■ Goal of the exercise
No pictures in the copy, please: retype all the records exactly.

■ Material provided
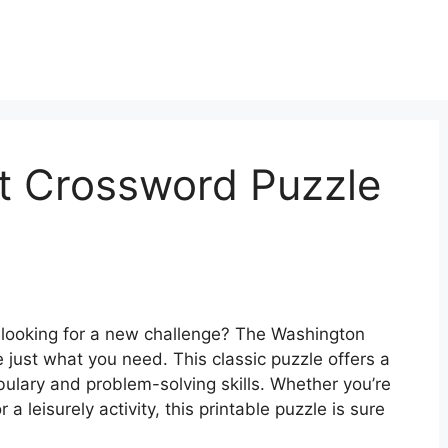
t Crossword Puzzle
 looking for a new challenge? The Washington
just what you need. This classic puzzle offers a
ulary and problem-solving skills. Whether you’re
 a leisurely activity, this printable puzzle is sure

■ Your response
t Crossword Puzzle
 looking for a new challenge? The Washington
just what you need. This classic puzzle offers a
ulary and problem-solving skills. Whether you’re
 a leisurely activity, this printable puzzle is sure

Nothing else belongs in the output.